--- Source material ---
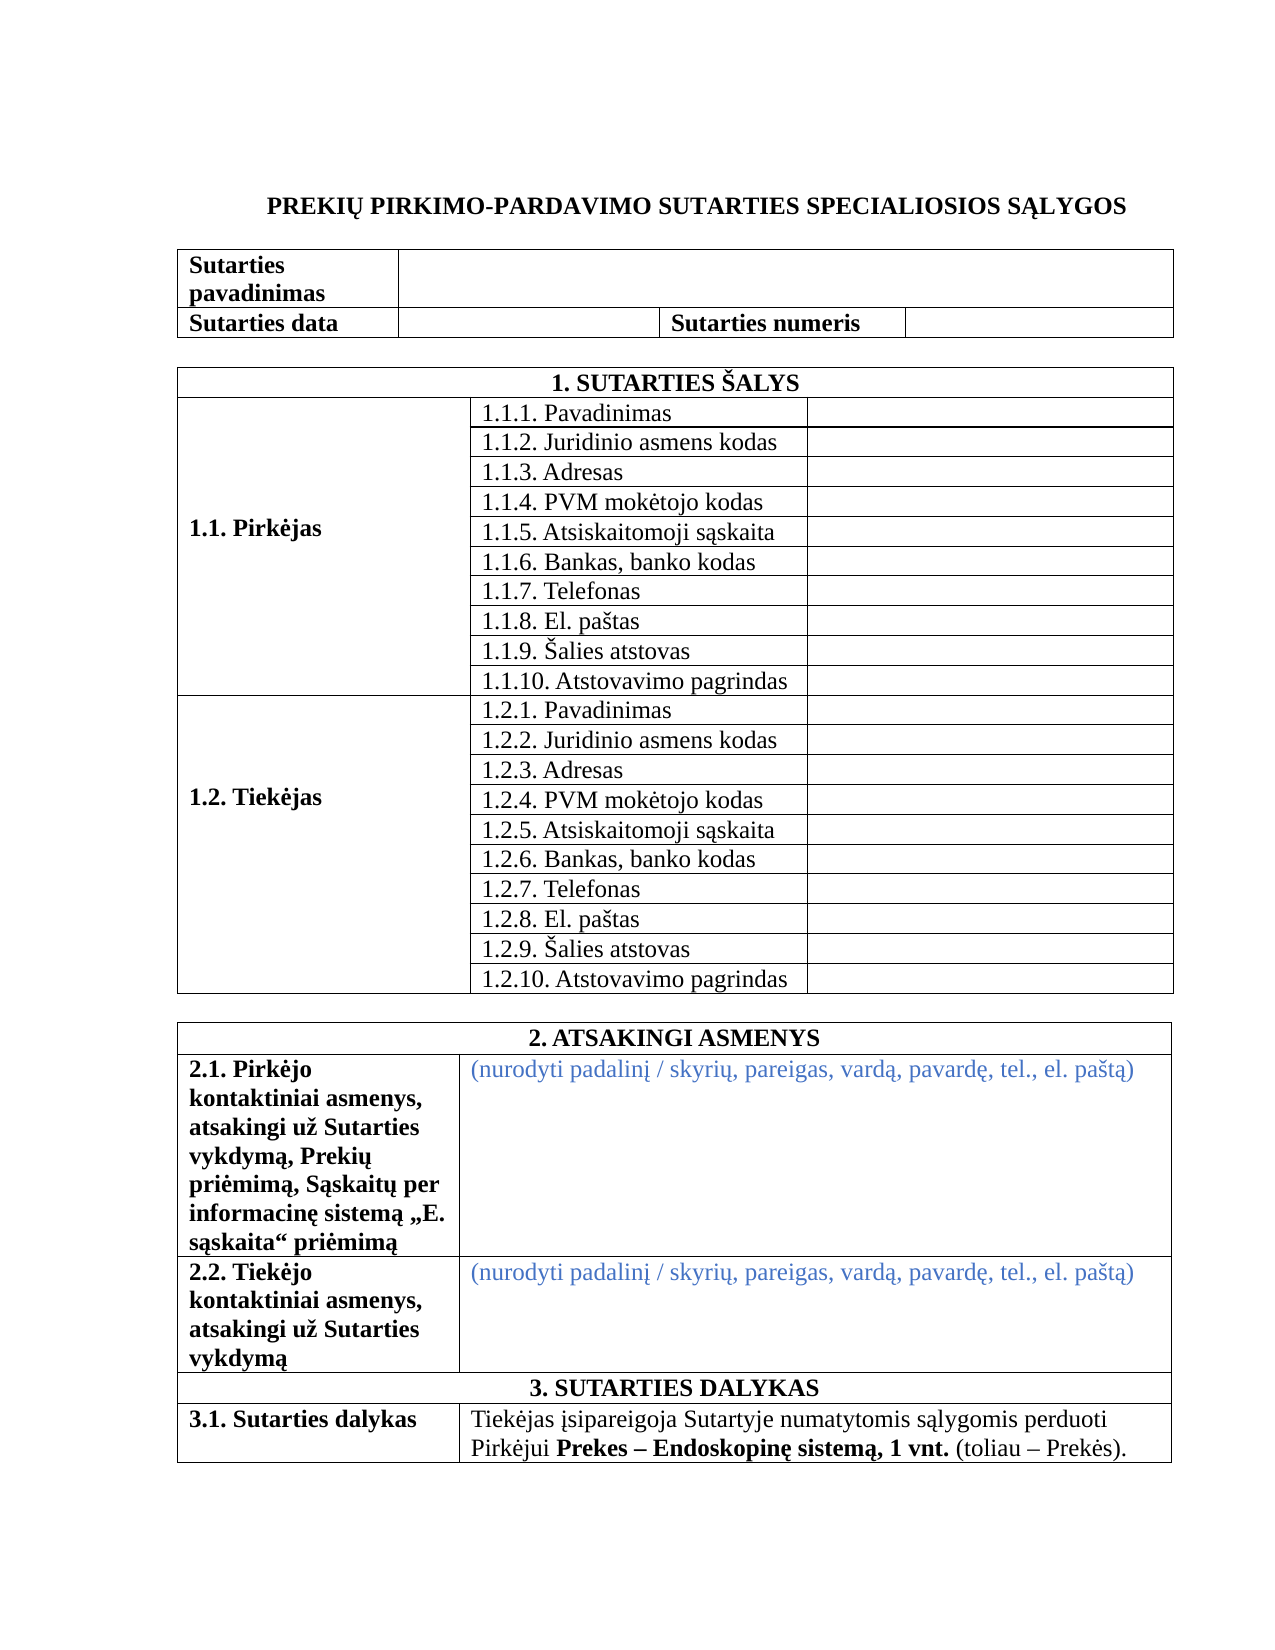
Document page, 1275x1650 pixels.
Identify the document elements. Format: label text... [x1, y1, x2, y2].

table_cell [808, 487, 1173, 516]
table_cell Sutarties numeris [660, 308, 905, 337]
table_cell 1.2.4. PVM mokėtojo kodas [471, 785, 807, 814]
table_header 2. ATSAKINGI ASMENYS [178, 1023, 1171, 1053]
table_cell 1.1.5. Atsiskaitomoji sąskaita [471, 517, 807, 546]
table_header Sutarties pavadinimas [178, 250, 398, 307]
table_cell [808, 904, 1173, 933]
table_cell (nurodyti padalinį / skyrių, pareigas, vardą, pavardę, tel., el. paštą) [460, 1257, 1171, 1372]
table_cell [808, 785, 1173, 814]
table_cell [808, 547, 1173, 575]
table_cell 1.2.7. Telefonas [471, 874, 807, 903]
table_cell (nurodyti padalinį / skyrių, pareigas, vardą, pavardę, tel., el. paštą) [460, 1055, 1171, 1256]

--- What you are asked to do ---
Pictures in the entries are to be skipped, and everything else repeated word for word.

--- Problem solution ---
Document page, 1275x1650 pixels.
Identify the document elements. Format: label text... [x1, y1, x2, y2].

table_cell [808, 487, 1173, 516]
table_cell Sutarties numeris [660, 308, 905, 337]
table_cell 1.2.4. PVM mokėtojo kodas [471, 785, 807, 814]
table_header 2. ATSAKINGI ASMENYS [178, 1023, 1171, 1053]
table_cell 1.1.5. Atsiskaitomoji sąskaita [471, 517, 807, 546]
table_header Sutarties pavadinimas [178, 250, 398, 307]
table_cell [808, 904, 1173, 933]
table_cell (nurodyti padalinį / skyrių, pareigas, vardą, pavardę, tel., el. paštą) [460, 1257, 1171, 1372]
table_cell [808, 785, 1173, 814]
table_cell [808, 547, 1173, 575]
table_cell 1.2.7. Telefonas [471, 874, 807, 903]
table_cell (nurodyti padalinį / skyrių, pareigas, vardą, pavardę, tel., el. paštą) [460, 1055, 1171, 1256]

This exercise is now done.